Karen’s bottom lip dropped slightly. I could sense her insides collapsing like cliffs into a raging sea.

‘What I want to know, Karen, is how you managed to listen to them in their room? Your room was four doors down the corridor.’

‘I had a key to Bethan’s room, which was next to theirs. I went in there to watch telly sometimes. I overheard them next door.’

‘You went in there to eavesdrop, to spy on them, didn’t you, Karen? You were obsessed with Peter Ryan. You wanted him all to yourself.’

She shook her head.

Colin raised his voice: ‘You told a witness that Peter was up to something behind Marion’s back. What was Peter up to, Karen?’

‘I don’t know what you’re talking about.’

‘Peter took Marion away for the weekend, but he wouldn’t even spend a night with you. Isn’t that what you said?’
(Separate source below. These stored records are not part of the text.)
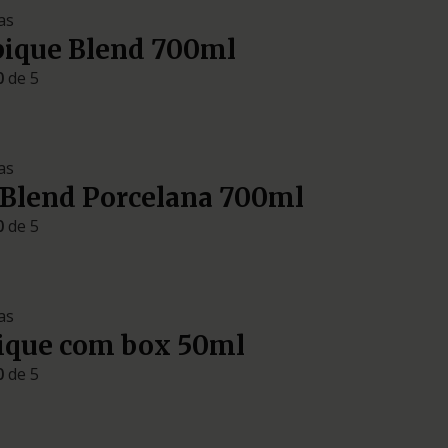
as
bique Blend 700ml
0
de 5
as
 Blend Porcelana 700ml
0
de 5
as
ique com box 50ml
0
de 5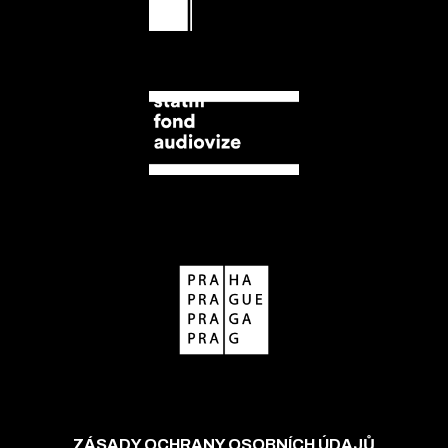
ZÁSADY OCHRANY OSOBNÍCH ÚDAJŮ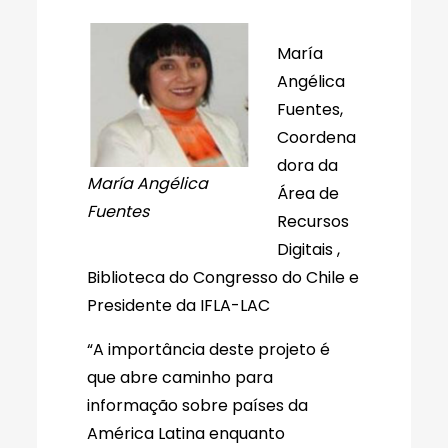
María
Angélica
Fuentes,
Coordena
dora da
María Angélica
Área de
Fuentes
Recursos
Digitais ,
Biblioteca do Congresso do Chile e
Presidente da IFLA-LAC
“A importância deste projeto é
que abre caminho para
informação sobre países da
América Latina enquanto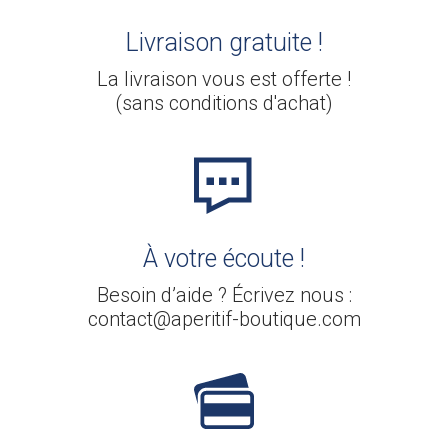
Livraison gratuite !
La livraison vous est offerte !
(sans conditions d'achat)
À votre écoute !
Besoin d’aide ? Écrivez nous :
contact@aperitif-boutique.com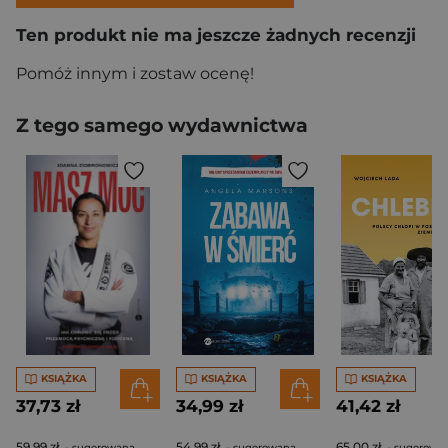
Ten produkt nie ma jeszcze żadnych recenzji
Pomóż innym i zostaw ocenę!
Z tego samego wydawnictwa
KSIĄŻKA
KSIĄŻKA
KSIĄŻKA
37,73 zł
34,99 zł
41,42 zł
59,99 zł
54,99 zł
65,00 zł
- sugerowana
- sugerowana
- sugerowa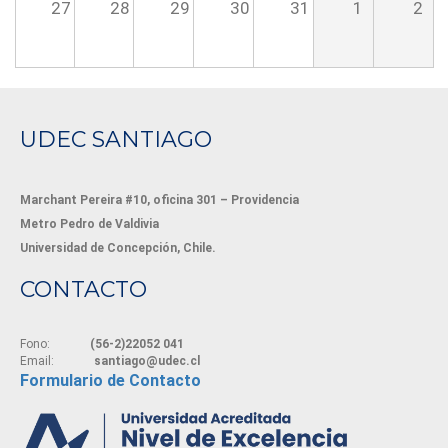
27
28
29
30
31
1
2
UDEC SANTIAGO
Marchant Pereira #10, oficina 301 – Providencia
Metro Pedro de Valdivia
Universidad de Concepción, Chile.
CONTACTO
Fono:
(56-2)22052 041
Email:
santiago@udec.cl
Formulario de Contacto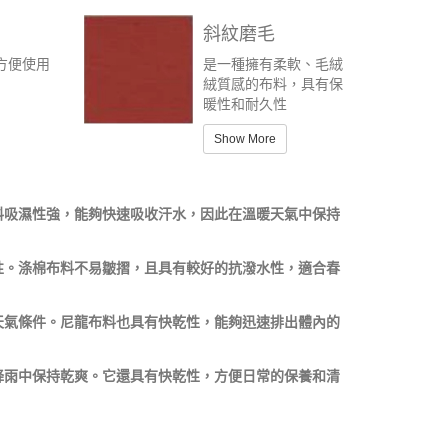
膠
斜紋磨毛
方便使用
是一種擁有柔軟、毛絨
絨質感的布料，具有保
暖性和耐久性
Show More
料吸濕性強，能夠快速吸收汗水，因此在溫暖天氣中保持
性。涤棉布料不易皺摺，且具有較好的抗潑水性，適合春
天氣條件。尼龍布料也具有快乾性，能夠迅速排出體內的
降雨中保持乾爽。它還具有快乾性，方便日常的保養和清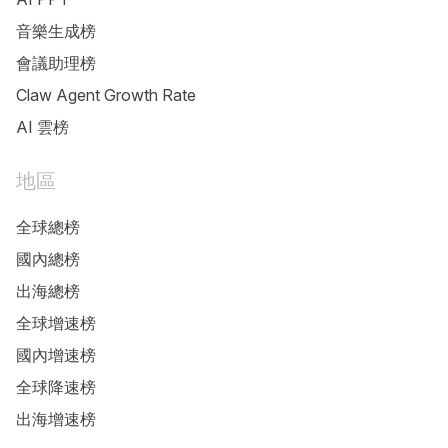
音樂生成榜
會議助理榜
Claw Agent Growth Rate
AI 雲榜
地區
全球總榜
國內總榜
出海總榜
全球增速榜
國內增速榜
全球降速榜
出海增速榜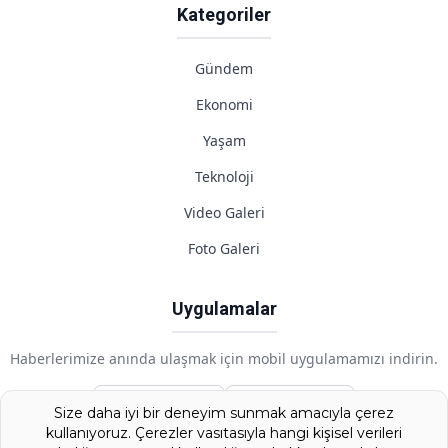
Kategoriler
Gündem
Ekonomi
Yaşam
Teknoloji
Video Galeri
Foto Galeri
Uygulamalar
Haberlerimize anında ulaşmak için mobil uygulamamızı indirin.
Google Play
App Store
Size daha iyi bir deneyim sunmak amacıyla çerez
kullanıyoruz. Çerezler vasıtasıyla hangi kişisel verileri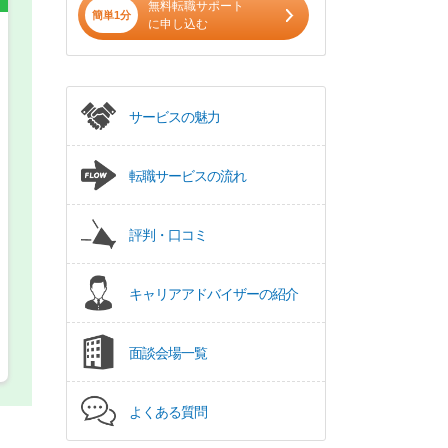
無料転職サポート
簡単1分
に申し込む
希望の働き方
必須
正社員
サービスの魅力
パート(週4日～5日)
転職サービスの流れ
評判・口コミ
キャリアアドバイザーの紹介
面談会場一覧
よくある質問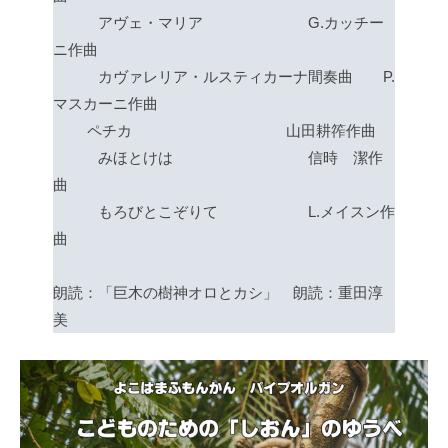
アヴェ・マリア G.カッチー
ニ作曲
カヴァレリア・ルスティカーナ間奏曲 P.
マスカーニ作曲
ペチカ 山田耕筰作曲
みほとけは 信時 潔作
曲
もろびとこぞりて L.メイスン作
曲
朗読：「巨木の樹神オロとカシ」 朗読：重田淳
美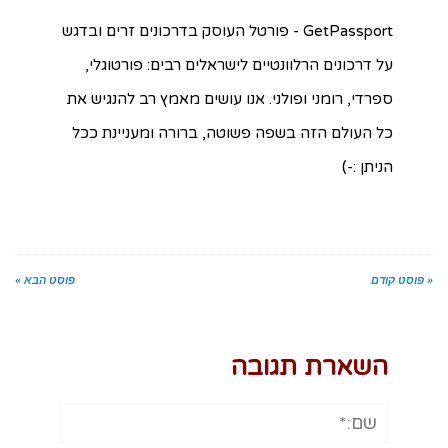
GetPassport - פורטל העוסק בדרכונים זרים ובדגש
על דרכונים הרלוונטיים לישראלים רבים: פורטוגלי,
ספרדי, רומני ופולני. אנו עושים מאמץ רב להנגיש את
כל העולם הזה בשפה פשוטה, ברורה ומעניינת ככל
הניתן :-)
« פוסט קודם
פוסט הבא »
השארת תגובה
שם:*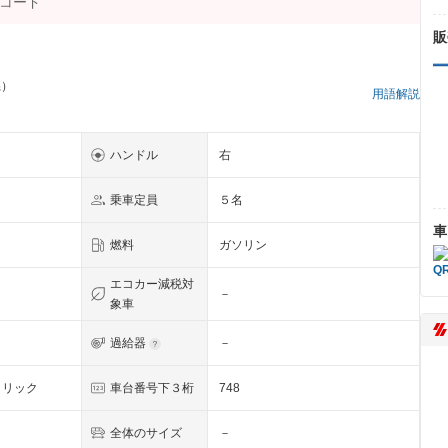
販
県）
用語解説
ハンドル
右
乗車定員
５名
車
燃料
ガソリン
エコカー減税対
－
象車
過給器
－
タリック
車台番号下３桁
748
全体のサイズ
－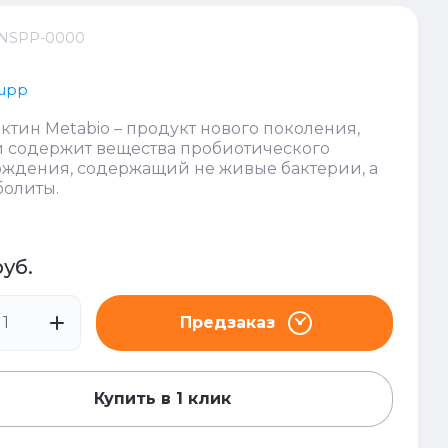
NSPP-0000
Supp
ктин Metabio – продукт нового поколения,
 содержит вещества пробиотического
ждения, содержащий не живые бактерии, а
болиты.
руб.
Предзаказ
Купить в 1 клик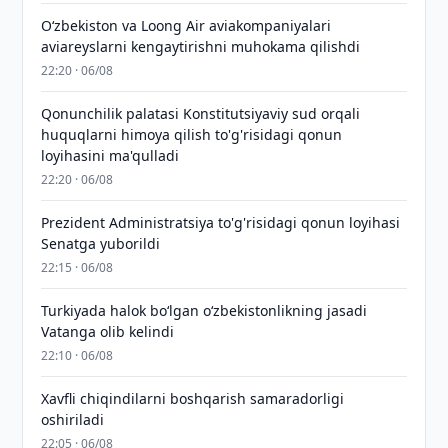
Oʻzbekiston va Loong Air aviakompaniyalari
aviareyslarni kengaytirishni muhokama qilishdi
22:20 · 06/08
Qonunchilik palatasi Konstitutsiyaviy sud orqali
huquqlarni himoya qilish to'g'risidagi qonun
loyihasini ma'qulladi
22:20 · 06/08
Prezident Administratsiya to'g'risidagi qonun loyihasi
Senatga yuborildi
22:15 · 06/08
Turkiyada halok bo‘lgan o‘zbekistonlikning jasadi
Vatanga olib kelindi
22:10 · 06/08
Xavfli chiqindilarni boshqarish samaradorligi
oshiriladi
22:05 · 06/08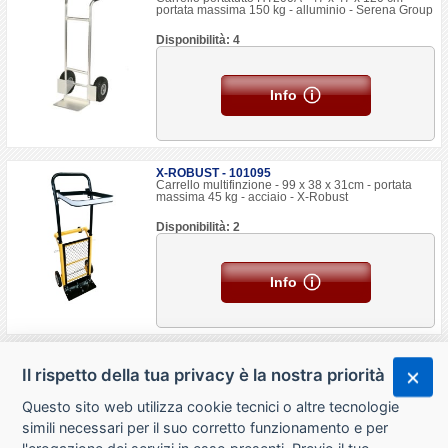
portata massima 150 kg - alluminio - Serena Group
Disponibilità: 4
Info
X-ROBUST - 101095
Carrello multifinzione - 99 x 38 x 31cm - portata
massima 45 kg - acciaio - X-Robust
Disponibilità: 2
Info
Il rispetto della tua privacy è la nostra priorità
Questo sito web utilizza cookie tecnici o altre tecnologie
simili necessari per il suo corretto funzionamento e per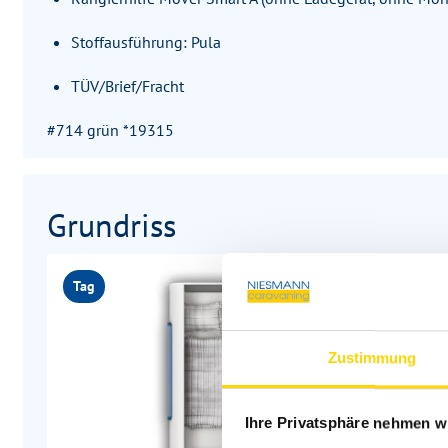
Stoffausführung: Pula
TÜV/Brief/Fracht
#714 grün *19315
Grundriss
Tag
Zustimmung
Ihre Privatsphäre nehmen wi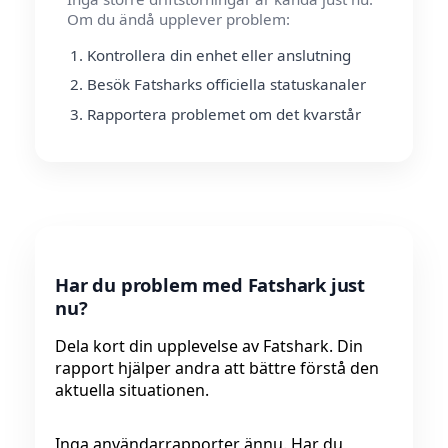
Om du ändå upplever problem:
Kontrollera din enhet eller anslutning
Besök Fatsharks officiella statuskanaler
Rapportera problemet om det kvarstår
Har du problem med Fatshark just
nu?
Dela kort din upplevelse av Fatshark. Din
rapport hjälper andra att bättre förstå den
aktuella situationen.
Inga användarrapporter ännu. Har du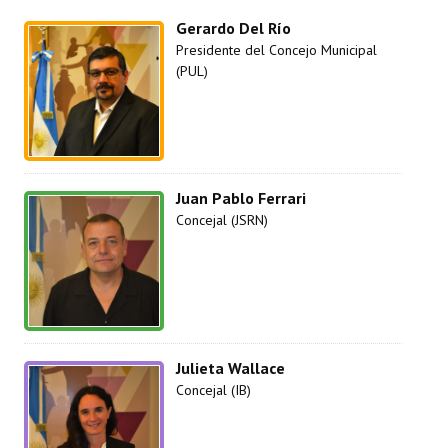
Gerardo Del Río
Presidente del Concejo Municipal
(PUL)
Juan Pablo Ferrari
Concejal (JSRN)
Julieta Wallace
Concejal (IB)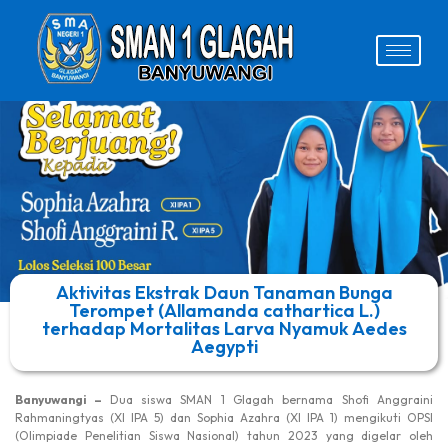
Aktivitas Ekstrak Daun Tanaman Bunga
Terompet (Allamanda cathartica L.)
terhadap Mortalitas Larva Nyamuk Aedes
Aegypti
Banyuwangi –
Dua siswa SMAN 1 Glagah bernama Shofi Anggraini
Rahmaningtyas (XI IPA 5) dan Sophia Azahra (XI IPA 1) mengikuti OPSI
(Olimpiade Penelitian Siswa Nasional) tahun 2023 yang digelar oleh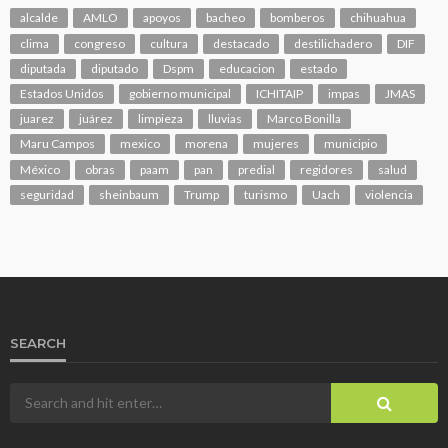
alcalde
AMLO
apoyos
bacheo
bomberos
chihuahua
clima
congreso
cultura
destacado
destilichadero
DIF
diputada
diputado
Dspm
educacion
estado
Estados Unidos
gobierno municipal
ICHITAIP
impas
JMAS
juarez
juárez
limpieza
lluvias
Marco Bonilla
Maru Campos
mexico
morena
mujeres
municipio
México
obras
paam
pan
predial
regidores
salud
seguridad
sheinbaum
Trump
turismo
Uach
violencia
SEARCH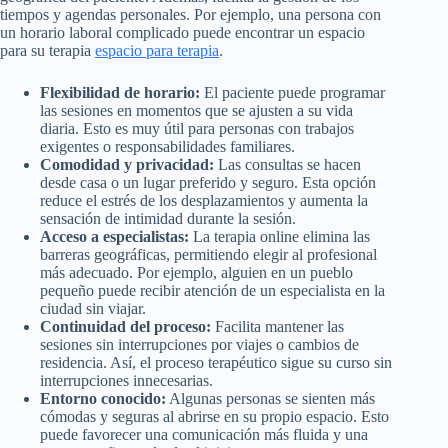
tiempos y agendas personales. Por ejemplo, una persona con
un horario laboral complicado puede encontrar un espacio
para su terapia
espacio para terapia
.
Flexibilidad de horario:
El paciente puede programar
las sesiones en momentos que se ajusten a su vida
diaria. Esto es muy útil para personas con trabajos
exigentes o responsabilidades familiares.
Comodidad y privacidad:
Las consultas se hacen
desde casa o un lugar preferido y seguro. Esta opción
reduce el estrés de los desplazamientos y aumenta la
sensación de intimidad durante la sesión.
Acceso a especialistas:
La terapia online elimina las
barreras geográficas, permitiendo elegir al profesional
más adecuado. Por ejemplo, alguien en un pueblo
pequeño puede recibir atención de un especialista en la
ciudad sin viajar.
Continuidad del proceso:
Facilita mantener las
sesiones sin interrupciones por viajes o cambios de
residencia. Así, el proceso terapéutico sigue su curso sin
interrupciones innecesarias.
Entorno conocido:
Algunas personas se sienten más
cómodas y seguras al abrirse en su propio espacio. Esto
puede favorecer una comunicación más fluida y una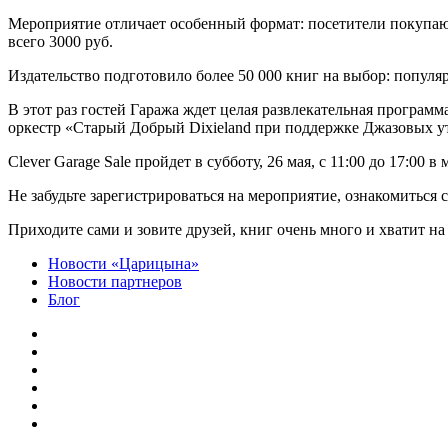
Мероприятие отличает особенный формат: посетители покупают 
всего 3000 руб.
Издательство подготовило более 50 000 книг на выбор: популя
В этот раз гостей Гаража ждет целая развлекательная програ
оркестр «Старый Добрый Dixieland при поддержке Джазовых утр
Clever Garage Sale пройдет в субботу, 26 мая, с 11:00 до 17:00
Не забудьте зарегистрироваться на мероприятие, ознакомиться 
Приходите сами и зовите друзей, книг очень много и хватит на 
Новости «Царицына»
Новости партнеров
Блог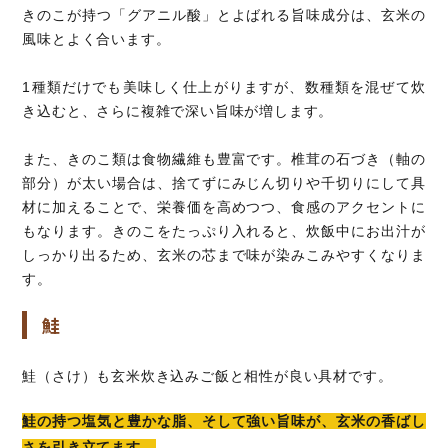
きのこが持つ「グアニル酸」とよばれる旨味成分は、玄米の
風味とよく合います。
1種類だけでも美味しく仕上がりますが、数種類を混ぜて炊
き込むと、さらに複雑で深い旨味が増します。
また、きのこ類は食物繊維も豊富です。椎茸の石づき（軸の
部分）が太い場合は、捨てずにみじん切りや千切りにして具
材に加えることで、栄養価を高めつつ、食感のアクセントに
もなります。きのこをたっぷり入れると、炊飯中にお出汁が
しっかり出るため、玄米の芯まで味が染みこみやすくなりま
す。
鮭
鮭（さけ）も玄米炊き込みご飯と相性が良い具材です。
鮭の持つ塩気と豊かな脂、そして強い旨味が、玄米の香ばし
さを引き立てます。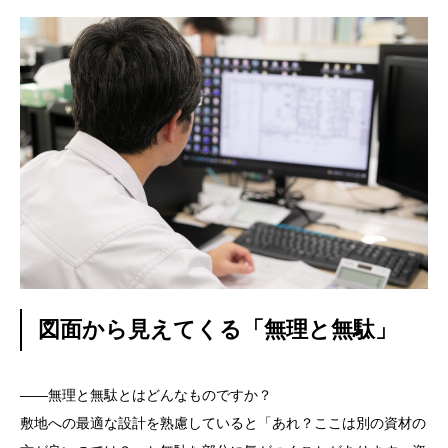
図面から見えてくる「無理と無駄」
——無理と無駄とはどんなものですか？
敷地への最適な設計を熟慮していると「あれ？ここは別の資材の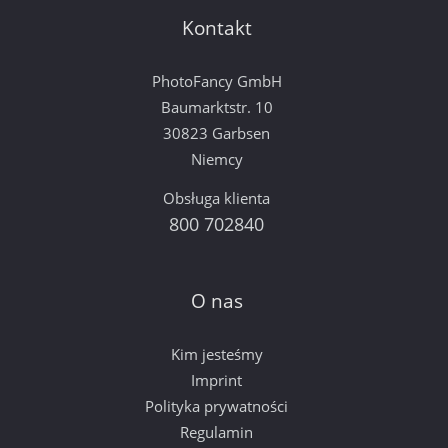
Kontakt
PhotoFancy GmbH
Baumarktstr. 10
30823 Garbsen
Niemcy
Obsługa klienta
800 702840
O nas
Kim jesteśmy
Imprint
Polityka prywatności
Regulamin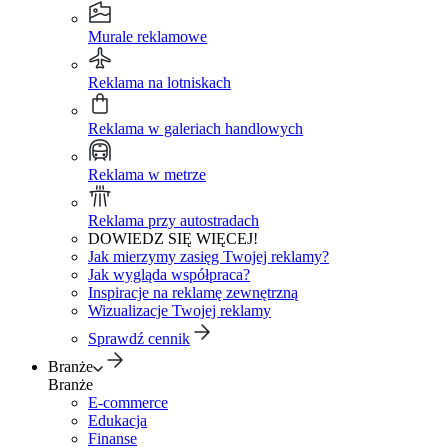
Murale reklamowe
Reklama na lotniskach
Reklama w galeriach handlowych
Reklama w metrze
Reklama przy autostradach
DOWIEDZ SIĘ WIĘCEJ!
Jak mierzymy zasięg Twojej reklamy?
Jak wygląda współpraca?
Inspiracje na reklamę zewnętrzną
Wizualizacje Twojej reklamy
Sprawdź cennik
Branże
Branże
E-commerce
Edukacja
Finanse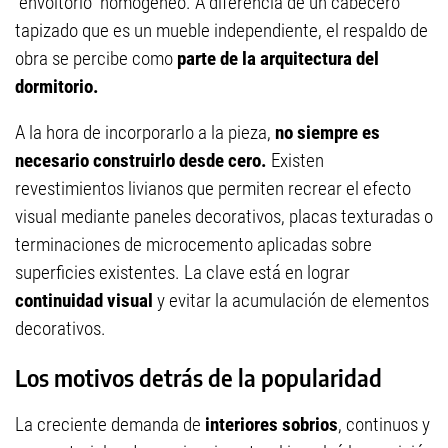
“envoltorio” homogéneo. A diferencia de un cabecero
tapizado que es un mueble independiente, el respaldo de
obra se percibe como
parte de la arquitectura del
dormitorio.
A la hora de incorporarlo a la pieza,
no siempre es
necesario construirlo desde cero.
Existen
revestimientos livianos que permiten recrear el efecto
visual mediante paneles decorativos, placas texturadas o
terminaciones de microcemento aplicadas sobre
superficies existentes. La clave está en lograr
continuidad visual
y evitar la acumulación de elementos
decorativos.
Los motivos detrás de la popularidad
La creciente demanda de
interiores sobrios
, continuos y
‘I never said anything of the sort.’

‘Sex in a shed, Karen. That can’t be very comfortable.’

She remained stoically inscrutable.

‘We have a witness who saw you and Peter going at it in a shed at work last November. Must have been chilly too.’

Karen folded her arms, looked to one side and sighed petulantly.

‘You’re not denying it then, Karen? You admit having sex in the shed at work with Peter Ryan, last November?’

Karen’s gaze remained locked onto the side wall.

Good cop Mick interjected calmly.

‘Karen, we know you and Peter were having sex last year and that you used to go out together. There’s no point wasting our time here. So, why don’t you tell us, when did your sexual relationship with Pete begin?’